5. If you weren’t introduced, tell them about yourself and your book. Speak clearly. Don’t rush through your words or your words will run together. Think about what you’re saying and make your voice fit the words. Don’t speak in a monotone. If you need to glance at your notes, do it. That’s why you brought them. But don’t stare at them. Your eyes should mostly be up, looking at people in the audience, even those on the back row. Looking at a person makes him feel you’re talking directly to him. It makes her a part of your talk, establishes a relationship and makes her invested in the shared experience.
6. When the talk is over, thank the audience and your hosts. If you’re also doing a reading, now’s the time. Keep it short. Tell the audience what page you’re reading from - if they already have the book in hand they often like to turn to that page to follow along. And look up at the audience - don’t bury your nose in the book. Use whatever tone is appropriate for the section that you’re reading - be it funny, tense, sad, whatever. There will be times when you read first, then talk. If the piece fits what you’ll be talking about and you want to read it first as an example, it’s okay to read first.
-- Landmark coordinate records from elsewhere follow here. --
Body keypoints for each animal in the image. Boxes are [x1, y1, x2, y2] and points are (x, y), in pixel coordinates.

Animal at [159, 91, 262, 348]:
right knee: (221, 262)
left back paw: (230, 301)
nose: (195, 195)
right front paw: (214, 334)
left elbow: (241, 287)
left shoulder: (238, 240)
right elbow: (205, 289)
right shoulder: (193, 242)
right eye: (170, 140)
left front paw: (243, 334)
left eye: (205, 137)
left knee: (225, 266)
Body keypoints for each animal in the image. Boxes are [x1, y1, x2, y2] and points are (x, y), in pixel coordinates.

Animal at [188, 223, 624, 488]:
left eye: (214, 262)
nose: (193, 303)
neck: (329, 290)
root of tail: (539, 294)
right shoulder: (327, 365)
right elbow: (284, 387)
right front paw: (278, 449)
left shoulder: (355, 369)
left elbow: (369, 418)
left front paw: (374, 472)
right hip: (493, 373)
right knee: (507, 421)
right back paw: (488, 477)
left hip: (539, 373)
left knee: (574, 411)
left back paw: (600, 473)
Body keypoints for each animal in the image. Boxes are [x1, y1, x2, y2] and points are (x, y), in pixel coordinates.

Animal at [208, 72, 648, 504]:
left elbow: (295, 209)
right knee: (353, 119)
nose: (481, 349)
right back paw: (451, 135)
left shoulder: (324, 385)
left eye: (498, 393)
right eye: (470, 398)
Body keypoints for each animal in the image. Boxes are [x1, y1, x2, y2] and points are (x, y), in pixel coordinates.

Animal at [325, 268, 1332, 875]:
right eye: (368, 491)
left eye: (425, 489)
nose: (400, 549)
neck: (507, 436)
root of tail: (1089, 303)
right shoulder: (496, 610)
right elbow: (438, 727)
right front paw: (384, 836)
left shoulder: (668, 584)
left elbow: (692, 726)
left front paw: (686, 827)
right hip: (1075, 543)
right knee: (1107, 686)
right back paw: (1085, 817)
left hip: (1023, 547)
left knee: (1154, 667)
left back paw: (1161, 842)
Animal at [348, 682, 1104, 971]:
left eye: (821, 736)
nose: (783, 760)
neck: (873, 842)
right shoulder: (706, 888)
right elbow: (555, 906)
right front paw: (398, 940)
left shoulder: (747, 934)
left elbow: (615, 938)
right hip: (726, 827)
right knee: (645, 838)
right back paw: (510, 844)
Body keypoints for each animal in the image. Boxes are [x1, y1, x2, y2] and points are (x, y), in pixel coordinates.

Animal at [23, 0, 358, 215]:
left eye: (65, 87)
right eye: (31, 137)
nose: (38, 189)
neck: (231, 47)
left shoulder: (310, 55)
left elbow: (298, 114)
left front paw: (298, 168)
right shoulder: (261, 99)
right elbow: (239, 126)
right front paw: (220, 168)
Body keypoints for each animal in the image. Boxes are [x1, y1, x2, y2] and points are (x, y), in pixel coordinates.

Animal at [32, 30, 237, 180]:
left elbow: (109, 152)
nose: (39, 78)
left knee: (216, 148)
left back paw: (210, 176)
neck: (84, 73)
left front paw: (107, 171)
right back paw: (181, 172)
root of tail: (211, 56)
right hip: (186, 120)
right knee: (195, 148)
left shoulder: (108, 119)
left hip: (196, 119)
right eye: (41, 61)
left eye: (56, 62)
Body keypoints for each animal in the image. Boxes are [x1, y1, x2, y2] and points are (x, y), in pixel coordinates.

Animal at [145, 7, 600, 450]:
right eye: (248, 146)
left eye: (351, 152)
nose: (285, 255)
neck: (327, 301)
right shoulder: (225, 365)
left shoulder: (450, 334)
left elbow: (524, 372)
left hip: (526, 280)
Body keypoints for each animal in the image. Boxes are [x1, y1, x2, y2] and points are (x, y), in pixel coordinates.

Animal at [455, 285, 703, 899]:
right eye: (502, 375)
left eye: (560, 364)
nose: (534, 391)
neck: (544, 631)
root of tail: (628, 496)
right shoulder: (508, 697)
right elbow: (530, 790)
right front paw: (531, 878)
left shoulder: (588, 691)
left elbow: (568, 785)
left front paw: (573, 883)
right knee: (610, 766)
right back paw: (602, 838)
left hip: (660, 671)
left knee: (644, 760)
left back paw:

7. After the reading - or after the talk if you didn’t follow with a reading - open the floor for questions if there’s time. Relax. The hard part’s over. Now you can answer questions, then sign books. After the questions, let everyone know you’ll be signing books and urge them to sign your attendance sheet to be notified of your next book’s debut or to receive your newsletter, etc.
8. If you’re part of a panel, don’t hog the floor. Before the panel starts, set your book in front of you, slightly to the side, cover facing the audience.
When it’s over, you’ll most likely be surprised by how quickly the time went by. And looking forward to doing it again. Remember, a reader is more likely to buy your book if they have one-to-one contact with you. Much more likely than if they just see you sitting at a signing table. You want to become comfortable talking to people, doing readings and giving talks.